Stollsteimer has twice been elected district attorney for Delaware County. He was hired as an assistant district attorney in 2000 before becoming a policy analyst and special assistant U.S. attorney for the Project Safe Neighborhoods gun violence initiative in 2001. In 2004, he was appointed assistant U.S. attorney and assigned to lead a gun violence task force.

Rep. Jared Solomon

Both Stollsteimer and Solomon are up on the air with TV ads.

Solomon touts his “A” grade with Planned Parenthood and “F” ranking from the National Rifle Association. Stollsteimer’s ads feature the tagline “You don’t know Jack” and emphasize his record as a DA who brought down crime in the City of Chester.

During the debate, Stollsteimer was asked what he would say to voters who think reducing the prison population by 30 percent is dangerous.

“Anybody who would say that would be completely wrong,” said Stollsteimer, who said they are balancing criminal justice reform with public safety. Delaware County had the only privately run prison in the state when he was elected, and he led the effort to de-privatize it. They’ve reduced the prison population by 40 percent “by keeping low-level offenders out of the criminal justice system and giving the help they need for redemption,” he said.

Delaware County District Attorney Jack Stollsteimer

Bruce L. Castor Jr., former Montgomery County district attorney, who served as acting attorney general after Democrat Kathleen Kane was convicted for perjury, agreed the Attorney General’s Office often leads to the governorship in Pennsylvania.

“A reputed centrist candidate from the southeast in either party gives that party a huge leg up in eventually the run for governor.  We have always known this. So, the focus now by statewide political leaders on both sides is on who they are hoping to maneuver to run for governor six years from now,” said Castor. “So, what ‘matters’ is which candidate has the credentials (prosecutor experience both appointed and elected) to be elected attorney general now, has won elections at least at the ‘county’ level from the southeast, where 40 percent of the people live.”

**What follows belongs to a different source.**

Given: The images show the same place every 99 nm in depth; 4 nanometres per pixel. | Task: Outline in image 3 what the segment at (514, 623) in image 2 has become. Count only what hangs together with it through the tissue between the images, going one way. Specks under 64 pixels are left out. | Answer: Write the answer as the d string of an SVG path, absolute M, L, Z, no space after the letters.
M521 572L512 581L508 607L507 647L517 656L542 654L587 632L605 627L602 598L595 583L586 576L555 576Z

“Naturally, I am a Republican and want Republicans to win,” said Castor. “Looking at all the candidates objectively, however, I see DA Jack Stollsteimer as best at checking off all the boxes.

“If I was analyzing the long-term prospects for the two parties through the “AG” – ‘Almost Governor’ – lens, he’s who I see as best positioned.”

Whichever of these five gets the nod from Democratic primary voters on April 23 will face one of the two Republican candidates in the fall:  Dave Sunday or Rep. Craig Williams.